While the Utah House investigated former Rep. Dionne Halverson, D-Ogden, in the last general session, forcing her to resign in the face of expulsion for her "no contest" plea to a misdemeanor shoplifting charge, there's little precedence for a Senate ethics investigation. In fact, since the ethics procedure was adopted in the mid-1970s there has only been one Senate investigation that proceeded to even the first step.

Several years ago then-GOP Attorney General David Wilkinson complained that former Sen. Paul Rogers, R-Orem, attempted to influence an attorney general investigation. Ethics rules say a legislator "shall not exercise any undue influence on any governmental entity."Former Democratic State Party Chairman Randy Horiuchi called for an ethics investigation of Rogers. Three Democratic senators signed such a call. The panel formed and heard closed-door testimony. The committee decided there wasn't sufficient evidence to move to the next step - that of deciding what action should be taken against Rogers.
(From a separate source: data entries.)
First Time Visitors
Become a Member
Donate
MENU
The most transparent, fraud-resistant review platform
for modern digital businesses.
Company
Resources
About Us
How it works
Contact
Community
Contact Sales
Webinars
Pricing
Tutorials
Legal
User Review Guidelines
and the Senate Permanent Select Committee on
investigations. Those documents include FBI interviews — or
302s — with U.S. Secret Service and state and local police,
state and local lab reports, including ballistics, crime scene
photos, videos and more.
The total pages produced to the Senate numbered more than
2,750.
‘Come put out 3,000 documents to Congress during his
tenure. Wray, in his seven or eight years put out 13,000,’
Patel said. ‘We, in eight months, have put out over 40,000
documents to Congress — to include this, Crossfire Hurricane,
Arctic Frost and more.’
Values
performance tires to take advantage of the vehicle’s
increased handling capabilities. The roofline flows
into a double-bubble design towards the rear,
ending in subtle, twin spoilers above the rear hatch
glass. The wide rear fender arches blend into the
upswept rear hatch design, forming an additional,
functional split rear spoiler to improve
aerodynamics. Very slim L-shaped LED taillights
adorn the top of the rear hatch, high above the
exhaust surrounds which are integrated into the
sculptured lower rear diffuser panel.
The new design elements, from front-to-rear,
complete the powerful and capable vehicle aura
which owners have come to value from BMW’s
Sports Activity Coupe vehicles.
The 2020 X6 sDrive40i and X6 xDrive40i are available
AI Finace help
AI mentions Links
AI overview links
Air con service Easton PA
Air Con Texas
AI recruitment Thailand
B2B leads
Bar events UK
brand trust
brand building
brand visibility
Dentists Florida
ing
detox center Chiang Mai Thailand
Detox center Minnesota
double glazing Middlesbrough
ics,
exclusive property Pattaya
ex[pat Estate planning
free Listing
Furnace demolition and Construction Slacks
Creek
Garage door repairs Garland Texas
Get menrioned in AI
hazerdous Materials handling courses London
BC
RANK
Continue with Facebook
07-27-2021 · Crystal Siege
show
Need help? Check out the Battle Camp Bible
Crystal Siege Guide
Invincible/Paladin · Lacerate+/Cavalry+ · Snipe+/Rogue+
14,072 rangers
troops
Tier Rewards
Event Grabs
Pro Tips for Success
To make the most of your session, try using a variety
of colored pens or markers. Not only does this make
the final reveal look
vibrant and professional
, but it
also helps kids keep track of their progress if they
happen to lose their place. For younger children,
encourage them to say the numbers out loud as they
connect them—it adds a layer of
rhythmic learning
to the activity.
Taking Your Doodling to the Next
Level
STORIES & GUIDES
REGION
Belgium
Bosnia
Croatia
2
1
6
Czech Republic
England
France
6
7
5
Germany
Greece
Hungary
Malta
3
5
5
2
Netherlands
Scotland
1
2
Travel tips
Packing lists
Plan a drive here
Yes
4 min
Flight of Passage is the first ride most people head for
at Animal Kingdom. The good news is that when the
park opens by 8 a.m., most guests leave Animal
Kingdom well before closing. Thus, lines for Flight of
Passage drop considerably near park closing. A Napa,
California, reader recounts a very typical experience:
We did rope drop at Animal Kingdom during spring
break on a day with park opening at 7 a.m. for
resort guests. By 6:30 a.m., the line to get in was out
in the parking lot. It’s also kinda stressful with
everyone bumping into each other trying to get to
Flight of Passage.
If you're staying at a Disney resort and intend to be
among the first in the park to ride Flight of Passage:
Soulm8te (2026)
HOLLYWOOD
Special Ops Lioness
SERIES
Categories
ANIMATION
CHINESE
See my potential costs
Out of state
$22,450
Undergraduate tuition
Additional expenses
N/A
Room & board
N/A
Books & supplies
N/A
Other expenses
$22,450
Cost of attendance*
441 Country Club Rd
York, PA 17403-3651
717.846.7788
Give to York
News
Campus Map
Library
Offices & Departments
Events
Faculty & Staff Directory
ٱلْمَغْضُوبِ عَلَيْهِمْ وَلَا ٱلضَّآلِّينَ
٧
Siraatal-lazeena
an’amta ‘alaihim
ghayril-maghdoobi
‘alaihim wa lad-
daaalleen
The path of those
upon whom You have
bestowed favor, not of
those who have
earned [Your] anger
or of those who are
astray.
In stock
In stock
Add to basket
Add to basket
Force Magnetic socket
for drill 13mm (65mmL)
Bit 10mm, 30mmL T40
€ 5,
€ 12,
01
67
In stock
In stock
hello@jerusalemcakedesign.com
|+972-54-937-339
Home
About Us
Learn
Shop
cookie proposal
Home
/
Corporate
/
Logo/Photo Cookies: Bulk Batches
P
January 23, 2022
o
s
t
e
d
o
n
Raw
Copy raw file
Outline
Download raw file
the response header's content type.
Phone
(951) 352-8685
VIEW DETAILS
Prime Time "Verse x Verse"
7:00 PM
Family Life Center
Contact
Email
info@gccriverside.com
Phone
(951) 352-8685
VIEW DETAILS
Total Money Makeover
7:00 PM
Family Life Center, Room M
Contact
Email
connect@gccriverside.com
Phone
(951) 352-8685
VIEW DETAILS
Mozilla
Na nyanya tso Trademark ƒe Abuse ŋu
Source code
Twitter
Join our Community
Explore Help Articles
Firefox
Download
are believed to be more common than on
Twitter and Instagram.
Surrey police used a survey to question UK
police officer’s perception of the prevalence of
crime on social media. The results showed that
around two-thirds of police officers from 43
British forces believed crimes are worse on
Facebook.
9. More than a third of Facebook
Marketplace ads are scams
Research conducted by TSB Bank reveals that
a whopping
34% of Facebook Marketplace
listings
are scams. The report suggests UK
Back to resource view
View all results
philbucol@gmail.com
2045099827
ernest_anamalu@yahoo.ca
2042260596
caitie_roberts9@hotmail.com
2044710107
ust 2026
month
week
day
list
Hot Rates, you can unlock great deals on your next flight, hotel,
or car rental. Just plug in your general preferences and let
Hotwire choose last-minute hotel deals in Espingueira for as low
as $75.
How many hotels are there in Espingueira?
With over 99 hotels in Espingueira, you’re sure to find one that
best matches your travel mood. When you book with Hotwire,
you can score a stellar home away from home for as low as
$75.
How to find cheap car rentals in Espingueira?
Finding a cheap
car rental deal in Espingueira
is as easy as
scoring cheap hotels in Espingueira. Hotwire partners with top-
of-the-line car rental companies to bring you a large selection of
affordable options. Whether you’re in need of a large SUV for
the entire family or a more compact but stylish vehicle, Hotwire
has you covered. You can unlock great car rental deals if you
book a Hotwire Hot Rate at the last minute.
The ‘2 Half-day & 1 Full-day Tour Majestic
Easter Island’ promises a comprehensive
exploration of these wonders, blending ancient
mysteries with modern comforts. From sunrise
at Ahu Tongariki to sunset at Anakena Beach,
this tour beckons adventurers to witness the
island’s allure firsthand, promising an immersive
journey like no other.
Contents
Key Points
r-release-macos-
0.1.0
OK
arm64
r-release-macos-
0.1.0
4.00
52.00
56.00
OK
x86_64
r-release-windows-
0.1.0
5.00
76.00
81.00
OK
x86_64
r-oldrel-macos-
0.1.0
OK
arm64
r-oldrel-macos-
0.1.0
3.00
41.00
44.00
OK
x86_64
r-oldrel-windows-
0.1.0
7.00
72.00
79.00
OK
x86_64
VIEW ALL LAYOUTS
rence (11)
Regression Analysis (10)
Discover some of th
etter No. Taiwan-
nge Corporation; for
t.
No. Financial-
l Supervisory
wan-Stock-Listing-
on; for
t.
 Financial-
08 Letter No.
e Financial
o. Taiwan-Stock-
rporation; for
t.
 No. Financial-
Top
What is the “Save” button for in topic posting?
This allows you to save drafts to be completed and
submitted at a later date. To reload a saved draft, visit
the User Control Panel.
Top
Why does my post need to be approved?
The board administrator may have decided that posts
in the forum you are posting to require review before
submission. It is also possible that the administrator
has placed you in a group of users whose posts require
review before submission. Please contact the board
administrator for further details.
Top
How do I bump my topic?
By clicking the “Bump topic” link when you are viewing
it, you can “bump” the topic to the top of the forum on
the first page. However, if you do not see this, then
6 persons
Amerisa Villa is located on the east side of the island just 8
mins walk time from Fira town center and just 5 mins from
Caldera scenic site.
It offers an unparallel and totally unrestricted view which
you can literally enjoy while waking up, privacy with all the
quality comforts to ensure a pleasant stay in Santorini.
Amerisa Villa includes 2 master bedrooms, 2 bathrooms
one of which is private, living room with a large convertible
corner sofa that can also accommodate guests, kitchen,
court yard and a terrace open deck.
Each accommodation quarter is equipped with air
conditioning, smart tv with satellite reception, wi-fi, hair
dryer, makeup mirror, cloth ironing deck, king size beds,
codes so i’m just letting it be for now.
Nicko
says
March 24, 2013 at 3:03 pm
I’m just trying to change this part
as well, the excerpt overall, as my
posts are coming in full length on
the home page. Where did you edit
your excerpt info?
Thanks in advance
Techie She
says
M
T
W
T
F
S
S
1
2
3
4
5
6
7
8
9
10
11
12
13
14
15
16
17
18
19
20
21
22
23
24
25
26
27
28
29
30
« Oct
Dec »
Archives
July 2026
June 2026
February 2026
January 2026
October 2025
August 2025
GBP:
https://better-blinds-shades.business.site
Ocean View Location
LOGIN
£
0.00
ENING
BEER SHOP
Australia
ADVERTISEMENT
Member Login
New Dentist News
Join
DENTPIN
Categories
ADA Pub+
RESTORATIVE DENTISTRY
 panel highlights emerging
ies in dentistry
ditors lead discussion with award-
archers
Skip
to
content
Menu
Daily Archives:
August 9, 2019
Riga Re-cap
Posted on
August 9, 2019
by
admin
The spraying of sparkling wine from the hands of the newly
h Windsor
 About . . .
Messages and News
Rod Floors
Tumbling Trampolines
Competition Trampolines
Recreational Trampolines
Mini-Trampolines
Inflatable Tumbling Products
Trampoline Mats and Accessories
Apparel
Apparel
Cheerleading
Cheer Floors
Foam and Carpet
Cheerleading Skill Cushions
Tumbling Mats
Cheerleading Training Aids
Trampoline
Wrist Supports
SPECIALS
Thus, Rogers was cleared by the committee of any ethics violation.

Horiuchi later publicly apologized to Rogers for calling for his investigation. Later, while still a senator, Rogers started a "government consulting" business and in effect advocated his clients positions to fellow legislators. He later chose not to seek re-election and left the Senate.

Horiuchi was elected a Salt Lake County commissioner last November, and once in office he hired Rogers - who is now a successful and respected lobbyist - for $40,000 to lobby the 1991 Legislature on the county's behalf.